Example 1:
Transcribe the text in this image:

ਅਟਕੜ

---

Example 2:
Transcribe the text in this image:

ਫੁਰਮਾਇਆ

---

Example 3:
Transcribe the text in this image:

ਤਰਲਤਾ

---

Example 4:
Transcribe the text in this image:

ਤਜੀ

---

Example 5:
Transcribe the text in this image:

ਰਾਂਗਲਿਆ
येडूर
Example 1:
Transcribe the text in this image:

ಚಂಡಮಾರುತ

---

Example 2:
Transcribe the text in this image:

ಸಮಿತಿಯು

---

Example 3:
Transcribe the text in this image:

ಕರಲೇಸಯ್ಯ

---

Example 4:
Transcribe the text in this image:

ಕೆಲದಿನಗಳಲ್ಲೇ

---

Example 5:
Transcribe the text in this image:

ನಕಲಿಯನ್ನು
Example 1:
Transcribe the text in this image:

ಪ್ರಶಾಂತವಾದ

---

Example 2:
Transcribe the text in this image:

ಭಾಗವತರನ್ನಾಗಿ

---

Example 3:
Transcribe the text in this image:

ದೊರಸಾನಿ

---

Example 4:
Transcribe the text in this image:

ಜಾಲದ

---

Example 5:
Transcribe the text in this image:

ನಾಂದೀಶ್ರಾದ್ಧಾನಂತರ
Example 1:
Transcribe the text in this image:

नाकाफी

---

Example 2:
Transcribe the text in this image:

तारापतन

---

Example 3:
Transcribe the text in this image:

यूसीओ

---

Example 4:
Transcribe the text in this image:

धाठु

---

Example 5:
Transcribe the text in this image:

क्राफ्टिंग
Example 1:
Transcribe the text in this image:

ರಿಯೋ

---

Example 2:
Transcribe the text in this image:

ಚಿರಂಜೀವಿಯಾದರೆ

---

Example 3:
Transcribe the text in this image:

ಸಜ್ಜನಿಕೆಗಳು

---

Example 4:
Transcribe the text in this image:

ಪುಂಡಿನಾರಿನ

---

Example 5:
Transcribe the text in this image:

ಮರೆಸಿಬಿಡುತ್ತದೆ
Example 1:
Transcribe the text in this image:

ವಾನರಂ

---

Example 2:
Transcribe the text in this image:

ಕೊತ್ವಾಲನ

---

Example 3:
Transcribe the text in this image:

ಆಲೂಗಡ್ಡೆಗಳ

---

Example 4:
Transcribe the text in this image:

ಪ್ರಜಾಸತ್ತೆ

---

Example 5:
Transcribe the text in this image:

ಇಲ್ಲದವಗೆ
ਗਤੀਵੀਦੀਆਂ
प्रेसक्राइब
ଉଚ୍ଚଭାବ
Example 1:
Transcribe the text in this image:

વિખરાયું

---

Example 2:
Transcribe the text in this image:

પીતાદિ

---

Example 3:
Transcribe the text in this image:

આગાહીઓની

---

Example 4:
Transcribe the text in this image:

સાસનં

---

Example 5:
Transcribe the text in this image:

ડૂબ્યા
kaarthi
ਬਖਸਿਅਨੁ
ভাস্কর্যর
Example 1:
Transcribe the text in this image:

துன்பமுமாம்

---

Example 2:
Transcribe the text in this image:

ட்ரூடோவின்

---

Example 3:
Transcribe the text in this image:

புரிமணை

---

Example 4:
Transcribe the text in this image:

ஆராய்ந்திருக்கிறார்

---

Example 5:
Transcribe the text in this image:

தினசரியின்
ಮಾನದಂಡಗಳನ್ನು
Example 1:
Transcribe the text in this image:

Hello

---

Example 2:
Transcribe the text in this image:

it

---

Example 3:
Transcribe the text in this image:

────────────────────────────────────────

### AIM OF THE TASK:
Quote all the records exactly, please, leaving none out.

### TASK RESULT:
Example 1:
Transcribe the text in this image:

ਅਟਕੜ

---

Example 2:
Transcribe the text in this image:

ਫੁਰਮਾਇਆ

---

Example 3:
Transcribe the text in this image:

ਤਰਲਤਾ

---

Example 4:
Transcribe the text in this image:

ਤਜੀ

---

Example 5:
Transcribe the text in this image:

ਰਾਂਗਲਿਆ
येडूर
Example 1:
Transcribe the text in this image:

ಚಂಡಮಾರುತ

---

Example 2:
Transcribe the text in this image:

ಸಮಿತಿಯು

---

Example 3:
Transcribe the text in this image:

ಕರಲೇಸಯ್ಯ

---

Example 4:
Transcribe the text in this image:

ಕೆಲದಿನಗಳಲ್ಲೇ

---

Example 5:
Transcribe the text in this image:

ನಕಲಿಯನ್ನು
Example 1:
Transcribe the text in this image:

ಪ್ರಶಾಂತವಾದ

---

Example 2:
Transcribe the text in this image:

ಭಾಗವತರನ್ನಾಗಿ

---

Example 3:
Transcribe the text in this image:

ದೊರಸಾನಿ

---

Example 4:
Transcribe the text in this image:

ಜಾಲದ

---

Example 5:
Transcribe the text in this image:

ನಾಂದೀಶ್ರಾದ್ಧಾನಂತರ
Example 1:
Transcribe the text in this image:

नाकाफी

---

Example 2:
Transcribe the text in this image:

तारापतन

---

Example 3:
Transcribe the text in this image:

यूसीओ

---

Example 4:
Transcribe the text in this image:

धाठु

---

Example 5:
Transcribe the text in this image:

क्राफ्टिंग
Example 1:
Transcribe the text in this image:

ರಿಯೋ

---

Example 2:
Transcribe the text in this image:

ಚಿರಂಜೀವಿಯಾದರೆ

---

Example 3:
Transcribe the text in this image:

ಸಜ್ಜನಿಕೆಗಳು

---

Example 4:
Transcribe the text in this image:

ಪುಂಡಿನಾರಿನ

---

Example 5:
Transcribe the text in this image:

ಮರೆಸಿಬಿಡುತ್ತದೆ
Example 1:
Transcribe the text in this image:

ವಾನರಂ

---

Example 2:
Transcribe the text in this image:

ಕೊತ್ವಾಲನ

---

Example 3:
Transcribe the text in this image:

ಆಲೂಗಡ್ಡೆಗಳ

---

Example 4:
Transcribe the text in this image:

ಪ್ರಜಾಸತ್ತೆ

---

Example 5:
Transcribe the text in this image:

ಇಲ್ಲದವಗೆ
ਗਤੀਵੀਦੀਆਂ
प्रेसक्राइब
ଉଚ୍ଚଭାବ
Example 1:
Transcribe the text in this image:

વિખરાયું

---

Example 2:
Transcribe the text in this image:

પીતાદિ

---

Example 3:
Transcribe the text in this image:

આગાહીઓની

---

Example 4:
Transcribe the text in this image:

સાસનં

---

Example 5:
Transcribe the text in this image:

ડૂબ્યા
kaarthi
ਬਖਸਿਅਨੁ
ভাস্কর্যর
Example 1:
Transcribe the text in this image:

துன்பமுமாம்

---

Example 2:
Transcribe the text in this image:

ட்ரூடோவின்

---

Example 3:
Transcribe the text in this image:

புரிமணை

---

Example 4:
Transcribe the text in this image:

ஆராய்ந்திருக்கிறார்

---

Example 5:
Transcribe the text in this image:

தினசரியின்
ಮಾನದಂಡಗಳನ್ನು
Example 1:
Transcribe the text in this image:

Hello

---

Example 2:
Transcribe the text in this image:

it

---

Example 3:
Transcribe the text in this image:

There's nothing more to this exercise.